On Mon, Apr 9, 2012 at 10:34 PM, Aaron Meurer <[email protected]> wrote:
> On Mon, Apr 9, 2012 at 11:03 PM, Ondřej Čertík <[email protected]> 
> wrote:
>> On Fri, Mar 30, 2012 at 11:40 AM, Brian Granger <[email protected]> wrote:
>>> Aaron,
>>>
>>> +1
>>>
>>> I fully agree with this.
>>
>> The same here.
>>
>>> It takes discipline to break up a big
>>> project into a set of smaller pull requests, but it is extremely
>>> important.  Students need to think very carefully about how they will
>>> do this and describe their plan in their GSoC application.  Obviously,
>>> mentors will also have to be disciplined in doing code reviews and
>>> helping the code to get in.
>>
>> My dream is to get sympy-bot and the corresponding app engine site +
>> our linode.com server to automatically run tests on a pull request.
>> Then merging simple small pull request should be a matter of hitting
>> the green "merge button" at github. Right now one has to run sympy-bot
>> by hand, which takes time.
>>
>> Ondrej
>
> If we get "sympy-bot work" working, so that the reviews site can serve
> out requests to review, then we might not even need the linode server.

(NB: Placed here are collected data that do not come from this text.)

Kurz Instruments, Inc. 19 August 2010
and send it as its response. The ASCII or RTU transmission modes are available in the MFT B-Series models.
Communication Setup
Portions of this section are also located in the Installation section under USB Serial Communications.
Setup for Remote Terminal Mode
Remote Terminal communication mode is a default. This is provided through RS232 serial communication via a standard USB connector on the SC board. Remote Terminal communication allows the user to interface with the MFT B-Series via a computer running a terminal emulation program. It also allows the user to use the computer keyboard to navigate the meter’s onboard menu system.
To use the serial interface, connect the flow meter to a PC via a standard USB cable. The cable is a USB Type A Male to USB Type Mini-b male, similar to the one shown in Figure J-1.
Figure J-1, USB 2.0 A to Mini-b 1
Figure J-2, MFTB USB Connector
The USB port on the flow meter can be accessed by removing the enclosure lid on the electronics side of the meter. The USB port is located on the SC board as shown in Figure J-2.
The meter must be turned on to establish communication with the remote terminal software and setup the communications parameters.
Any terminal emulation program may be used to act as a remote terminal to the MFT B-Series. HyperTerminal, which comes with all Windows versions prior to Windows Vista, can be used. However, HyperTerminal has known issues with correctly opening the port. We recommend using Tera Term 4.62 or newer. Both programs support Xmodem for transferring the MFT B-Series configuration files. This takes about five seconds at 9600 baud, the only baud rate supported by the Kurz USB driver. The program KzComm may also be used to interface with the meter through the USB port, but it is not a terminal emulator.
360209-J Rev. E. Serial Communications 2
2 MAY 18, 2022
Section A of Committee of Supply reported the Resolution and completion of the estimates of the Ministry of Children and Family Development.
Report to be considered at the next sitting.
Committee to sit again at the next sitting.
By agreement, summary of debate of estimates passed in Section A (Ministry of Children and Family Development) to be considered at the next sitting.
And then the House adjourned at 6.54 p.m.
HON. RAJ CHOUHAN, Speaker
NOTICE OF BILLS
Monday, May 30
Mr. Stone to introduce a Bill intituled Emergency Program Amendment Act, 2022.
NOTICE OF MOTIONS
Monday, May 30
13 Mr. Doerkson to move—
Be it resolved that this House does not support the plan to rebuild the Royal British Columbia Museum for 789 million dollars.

>  I plan to buy a new laptop this summer, and I can easily setup my old
> one to run sympy-bot all the time.  And if a single machine isn't
> enough, no doubt someone else could do the same.  Like I think I said
> earlier, instead of running folding@home, you can run sympy-bot work
> in your spare CPU cycles :)

Absolutely, this is the way to do it.